Our groundbreaking efforts to deliver low-cost, commission-free products enable RIAs to better serve their clients while eliminating the historical conflict of interest they have had with annuities.

We have been fortunate, based on my prior track record and DPL’s success, to have many carriers approach us to work with them. We share our expertise with them in order to get more products built for the market.

Our goal is not to own the commission-free insurance market, but to create it. We want consumers to reap the benefits of these important products at lower costs and delivered through a fiduciary rather than a salesperson.

What is your vision of growing the firm now, and does it involve more deals like the one made with Black Diamond, which launched its own insurance marketplace for RIAs in partnership with DPL?

We will continue to grow the firm through all aspects of our focus — bring more products to market, create additional platform partnerships to make the products accessible and enhance our technology to enable better product selection and ease of implementation.

In addition, as the demand for our products and services continues to increase, we will deliver them through additional channels.

What do you anticipate for newer annuity products?

My guiding principle for bringing new products to market is “build products that can be used, not sold.” That focuses product development on better pricing and simpler products. Product complexity kills usage and adoption and is generally created to enable sales, not results.

Annuities are incredibly valuable and powerful tools for income generation and risk mitigation. Advisors and their clients need them, but they have to be easily understood to be used properly and be more widely adopted.

One of our big new initiatives will be to introduce the first ever commission-free MYGA (multi- year guaranteed annuity) marketplace in November. These products will be excellent additions to portfolios to replace low-yielding bonds, cash and CDs.

What is driving the growth of the annuity market, and how influential are changing demographics to the growing interest in annuities among the clients of RIAs?

There are many market dynamics that are driving the increased usage and interest in annuities.

First, traditional fixed income investments like bonds deliver so little yield that they add little benefit to a retirement plan. This has resulted in advisors leaving clients more exposed to equities and risk in their retirement plans. Our running bull market has masked the problems created by that risk, but it won’t last forever. Annuities are specifically built to solve these challenges.

Advisors who only employ investments in portfolios are either exposing clients to outsized equity risk or are creating additional risk in retirement plans by having low-yielding cash and fixed income positions. Annuities shine in this era of low rates and dramatically outperform fixed income investments in generating retirement income.

In addition, as more boomer clients age and face 30-year-plus retirements that they primarily need to self-fund, the notion of guaranteed lifetime income is tremendously appealing. The challenge is in getting RIAs who have traditionally sold against these products, because of their financial conflict of interest, to start employing them for clients. Once they look at the products with an eye toward their client, it’s a no-brainer.

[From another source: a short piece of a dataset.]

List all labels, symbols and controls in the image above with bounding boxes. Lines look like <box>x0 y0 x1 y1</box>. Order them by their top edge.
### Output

Are you looking for more investment from institutions beyond the $26 million the firm recently received from Eldridge and Atlas Merchant Capital?

I started DPL by bootstrapping it myself, as many entrepreneurs do. As we got ready to launch, I was fortunate enough to bring Todd Boehly and Eldridge in as my original investors to fund our initial growth.

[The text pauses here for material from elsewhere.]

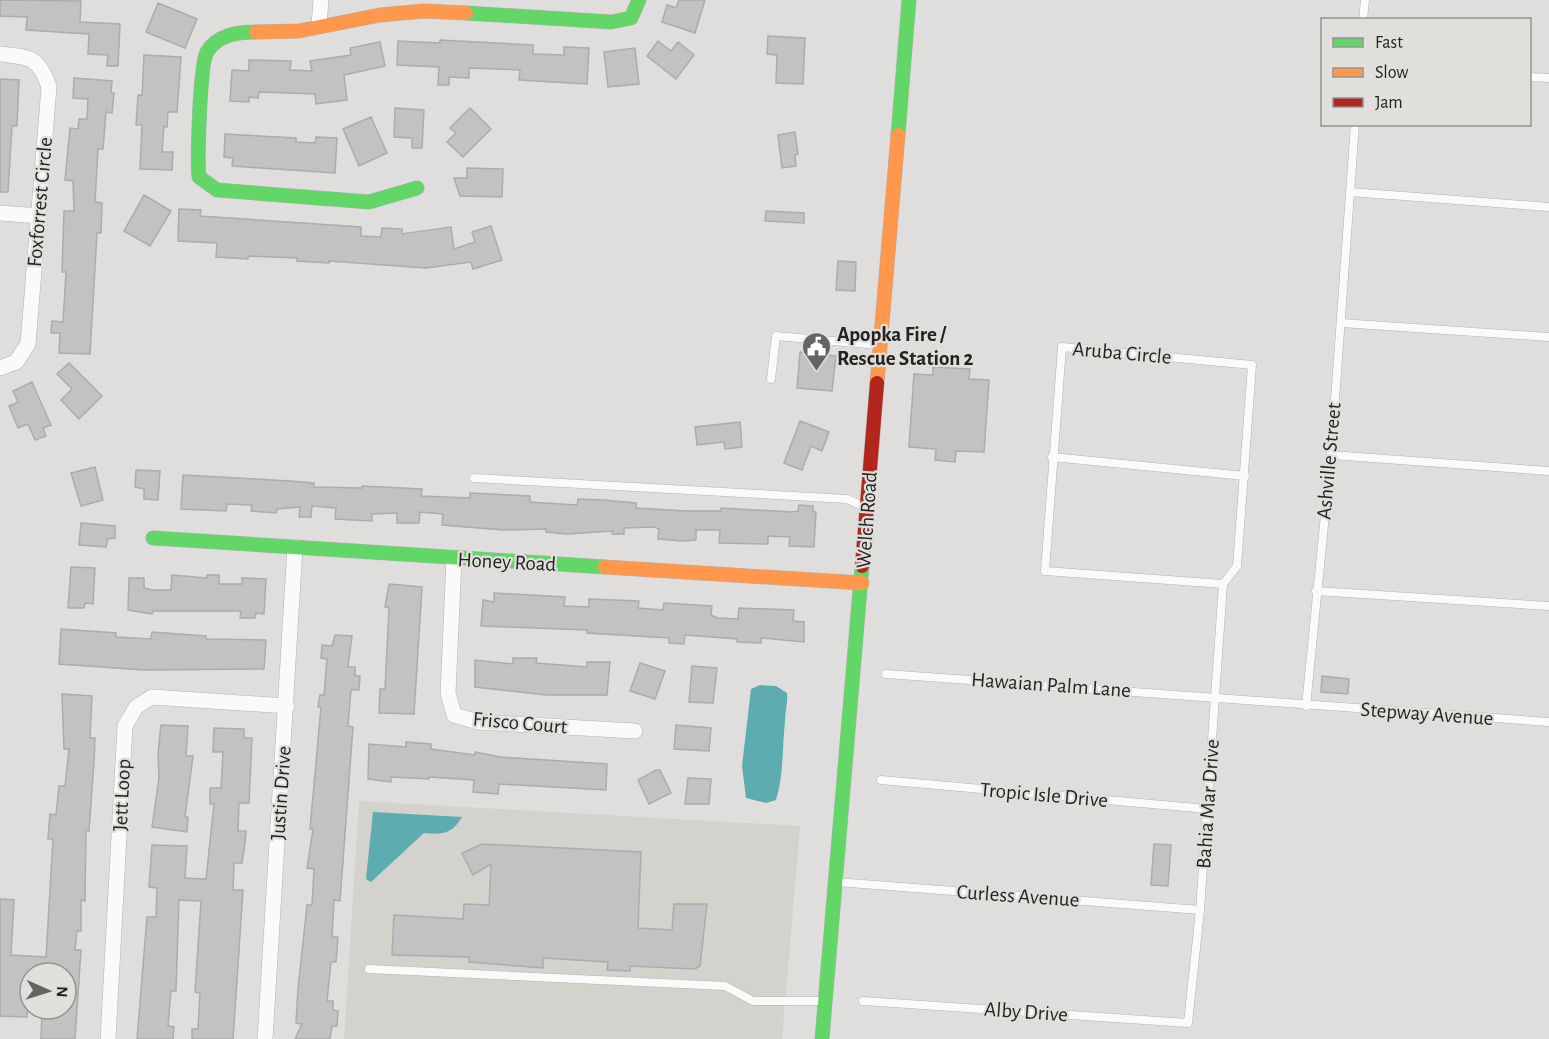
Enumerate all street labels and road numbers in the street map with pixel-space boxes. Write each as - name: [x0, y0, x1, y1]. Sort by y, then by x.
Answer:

The success we had upon launch led me to bring in additional investment, which we received both from Eldridge and Bob Diamond and David Schamis at Atlas Merchant Capital. (Editor’s note: Todd Boehly is co-founder, chairman and CEO of Eldridge; Bob Diamond, CEO, and David Schamis, CIO. are founding partners of Atlas Merchant Capital.)

To date, we have received $26 million in funding from those partners. As we’ve continued to expand and grow, we will soon be looking for another round of funding.